The simplest example of a volumeter is also one of the oldest; a container filled with water. When an object is placed in the container, the volume of the object can be measured by determining how much water was displaced. As Archimedes and his bathtub demonstrated, this can be a fairly direct and easy way of measuring volume, and people can even make their own at home, using equipment like a flask or cup measure with clear markings so they can measure the degree of displacement.

Other volumeters may rely on displacement of other substances, such as solids or gases, depending on what is being measured. Liquids, solids, and gases can all be measured in a volumeter, and it is possible to collect information about specific gravity as well. Density is another characteristic people can measure with the use of a volumeter, by determining the mass and the volume of an object and dividing to find the mass per unit of volume.

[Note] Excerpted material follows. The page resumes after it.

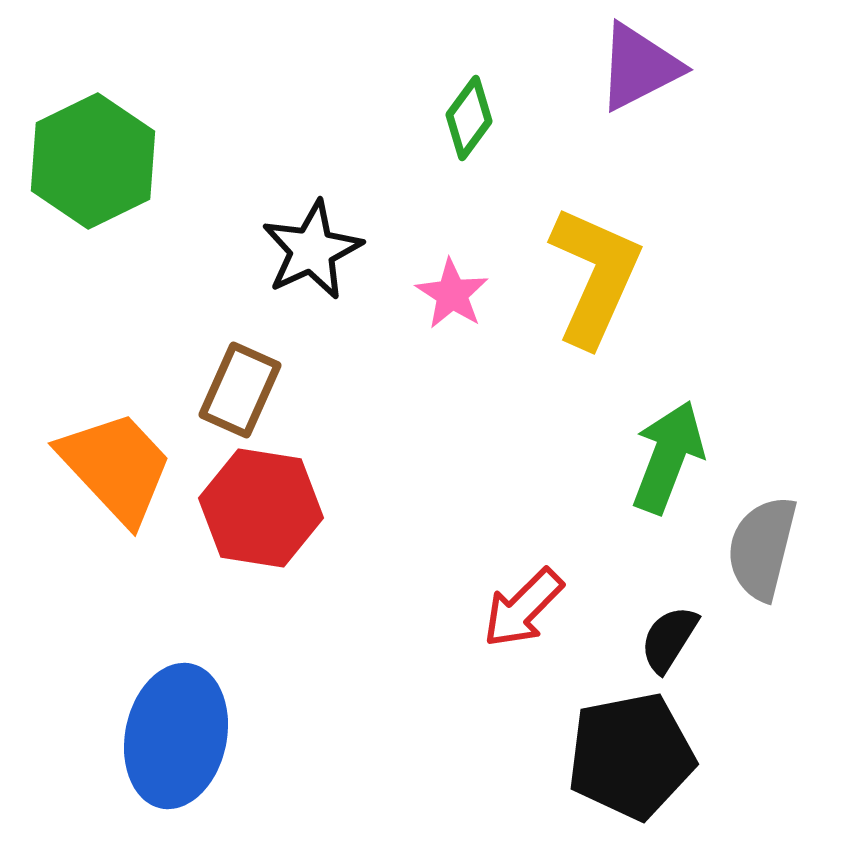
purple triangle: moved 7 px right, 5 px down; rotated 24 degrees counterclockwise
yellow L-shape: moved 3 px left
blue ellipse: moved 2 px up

The sensitivity of a volumeter varies. Some devices are carefully calibrated to the point that they can be used to measure the respiration of small living organisms, while others provide a more crude output. Sensitive devices may need to be calibrated before use and periodically tested to confirm they are still as sensitive as needed. They usually need to be handled carefully to avoid breakage or damage that might interfere with the integrity of their measurements. Volumeters can come with calibration tools like premeasured blocks so people can make sure they are performing accurately.

Volume measurements can be useful for everything from assaying precious metals to conducting pure research. Many high school science classrooms have a volumeter or teach people with simple water volumeters when units on volume, density, and other physical characteristics of objects are taught. Understanding volume and displacement is an important part of learning about everything from why boats float to how density can make some objects seem extremely heavy for their size while others can feel quite light.